Flight 811 safely on the ground at Honolulu.

    The following year, our ex-CIA Agent’s daughter finds herself in court, being cross-examined by the lawyers suing Boeing and United.  The attorneys are prompting her to say Boeing’s emergency equipment is faulty, and United’s emergency training is inadequate.  Our Thai/American girl is not an idiot; she remains calm, cool and neutral - resulting in United making her the “heroine” of UAL Flight 811.  Now she gets anything she wants: advancement, bases, routes, holidays off, or whatever.

     As for her father, the ex-CIA Agent, he’d become a full blown alcoholic, living at the Madrid Tavern, on Patpong Soi One, in Bangkok.  

The Madrid Tavern on Patpong Soi One.

     However, in the spring of 1999, I was sitting in a booth, having lunch at the Derby King Restaurant, on Patpong Soi One, when I saw him pass by outside on his way to the Madrid Tavern.  At first I didn’t recognize our ex-CIA Agent, because he had dropped 50 pounds, and didn’t appear as the usual rummy-drunk I was used to.  He looked alert, clear-eyed, sharp and healthy.  What the hell?

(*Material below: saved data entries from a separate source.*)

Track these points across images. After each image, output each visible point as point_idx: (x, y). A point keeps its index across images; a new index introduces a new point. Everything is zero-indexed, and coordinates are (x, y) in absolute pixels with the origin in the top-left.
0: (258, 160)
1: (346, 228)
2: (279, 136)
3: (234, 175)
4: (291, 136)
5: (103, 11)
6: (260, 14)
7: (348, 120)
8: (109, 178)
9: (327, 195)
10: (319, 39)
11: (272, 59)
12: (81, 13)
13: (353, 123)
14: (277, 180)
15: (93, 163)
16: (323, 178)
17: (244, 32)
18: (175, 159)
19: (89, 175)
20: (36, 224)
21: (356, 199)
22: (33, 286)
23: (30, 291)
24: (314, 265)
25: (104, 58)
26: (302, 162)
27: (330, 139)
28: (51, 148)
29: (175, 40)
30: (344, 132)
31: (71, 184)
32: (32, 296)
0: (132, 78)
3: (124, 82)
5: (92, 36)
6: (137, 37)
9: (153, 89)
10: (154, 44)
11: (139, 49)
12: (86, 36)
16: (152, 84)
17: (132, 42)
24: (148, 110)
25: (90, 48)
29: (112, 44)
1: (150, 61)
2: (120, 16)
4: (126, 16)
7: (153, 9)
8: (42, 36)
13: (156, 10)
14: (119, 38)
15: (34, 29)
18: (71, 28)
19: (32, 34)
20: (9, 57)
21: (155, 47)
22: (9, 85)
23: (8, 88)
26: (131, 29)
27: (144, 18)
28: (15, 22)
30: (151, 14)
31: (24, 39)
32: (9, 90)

     Upon further investigation, I discovered his daughter had shown up at the Madrid Tavern, with two husky, ex-college, football player flight attendants, and the three of them kidnapped her dad!  Ignoring his struggling protests, they physically placed him on a UAL first class flight back to San Francisco, and thence into rehab.

     Thanks to his Thai-American daughter, years were added to our ex-CIA Agent’s life.

     Forgive me, dear reader, for not using names.  In the interests of self-preservation, I elected not to do so.  For you see our ex-CIA Agent was also used as a “button man” by the “Company”; racking up twelve confirmed kills.